When she runs to Friar Laurence, her cape streaming in the air behind her, time and breath stop. When she returns to her boudoir, her expression blank with pain, she is, in a sense, already dead.When she contemplates her choices, she teeters palpably between abject terror and noble resolve.

When she discovers Romeo’s corpse, she tries hysterically to breathe life back into it, then imposes upon herself an ethereal, slow-motion Liebestod . She crawls agonizingly to the bier and ascends it. Half her torso bends backward over the catafalque--dangerously, impossibly--as her head flops downward at a grotesque angle, her blond hair caressing the cold floor as her slender arm reaches out to grasp the hand of her lover.

It is shattering.

A Juliet like Makarova deserves a Romeo like Anthony Dowell or Mikhail Baryshnikov. Kevin McKenzie, who inherited the awesome duties Friday, brought remarkable taste, intelligence and refinement to the challenge. He conveyed gentle sympathy throughout. He danced cleanly and handsomely. He partnered Makarova with strength and consideration. Nevertheless, through no real fault of his own, he remained a bland counterforce.

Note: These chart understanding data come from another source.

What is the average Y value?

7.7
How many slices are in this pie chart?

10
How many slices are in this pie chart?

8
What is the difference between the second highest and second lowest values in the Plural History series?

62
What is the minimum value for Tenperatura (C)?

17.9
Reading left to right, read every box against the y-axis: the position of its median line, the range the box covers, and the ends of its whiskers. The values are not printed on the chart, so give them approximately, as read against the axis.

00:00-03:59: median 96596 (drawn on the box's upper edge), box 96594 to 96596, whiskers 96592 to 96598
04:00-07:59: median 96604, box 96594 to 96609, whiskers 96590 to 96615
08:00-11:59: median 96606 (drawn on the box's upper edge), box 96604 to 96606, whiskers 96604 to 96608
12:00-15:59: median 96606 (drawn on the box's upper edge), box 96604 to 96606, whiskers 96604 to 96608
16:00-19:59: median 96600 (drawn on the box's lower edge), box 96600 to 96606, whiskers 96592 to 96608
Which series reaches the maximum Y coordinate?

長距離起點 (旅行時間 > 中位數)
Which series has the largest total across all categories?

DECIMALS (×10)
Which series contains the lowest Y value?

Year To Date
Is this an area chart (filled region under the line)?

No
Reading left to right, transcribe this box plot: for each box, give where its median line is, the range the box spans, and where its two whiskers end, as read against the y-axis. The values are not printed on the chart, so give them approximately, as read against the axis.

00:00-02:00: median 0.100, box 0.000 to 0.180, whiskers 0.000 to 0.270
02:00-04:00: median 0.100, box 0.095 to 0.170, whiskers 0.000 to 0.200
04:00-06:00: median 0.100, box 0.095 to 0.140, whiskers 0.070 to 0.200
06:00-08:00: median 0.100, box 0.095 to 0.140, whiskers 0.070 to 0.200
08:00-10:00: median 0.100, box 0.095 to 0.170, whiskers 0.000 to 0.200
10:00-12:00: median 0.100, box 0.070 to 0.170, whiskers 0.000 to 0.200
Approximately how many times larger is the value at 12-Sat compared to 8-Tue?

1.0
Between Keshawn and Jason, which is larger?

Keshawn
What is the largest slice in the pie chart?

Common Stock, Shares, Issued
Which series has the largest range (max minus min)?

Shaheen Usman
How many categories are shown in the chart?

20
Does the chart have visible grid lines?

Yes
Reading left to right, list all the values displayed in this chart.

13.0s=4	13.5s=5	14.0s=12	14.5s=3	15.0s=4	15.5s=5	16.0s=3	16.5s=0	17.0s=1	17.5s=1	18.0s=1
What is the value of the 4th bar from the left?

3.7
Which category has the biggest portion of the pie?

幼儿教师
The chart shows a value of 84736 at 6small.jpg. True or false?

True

Otherwise, the performance, fervently conducted by Alan Barker, fluctuated from prose to poetry. Gil Boggs introduced a Mercutio too boyish to convey much insinuating swagger. John Turjoman, the temperamental Benvolio, showed signs of being an incipient Mercutio, and John Meehan, the handsome Paris, looked like a Romeo-to-be. Clark Tippet stalked his prey with a sketchy aura of malevolence as Tybalt (with Ron Tice, the erstwhile Tybalt, demoted to the duties of an anonymous henchman). Georgina Parkinson again attended stylishly to the exaggerated hysterics of the grieving Lady Capulet.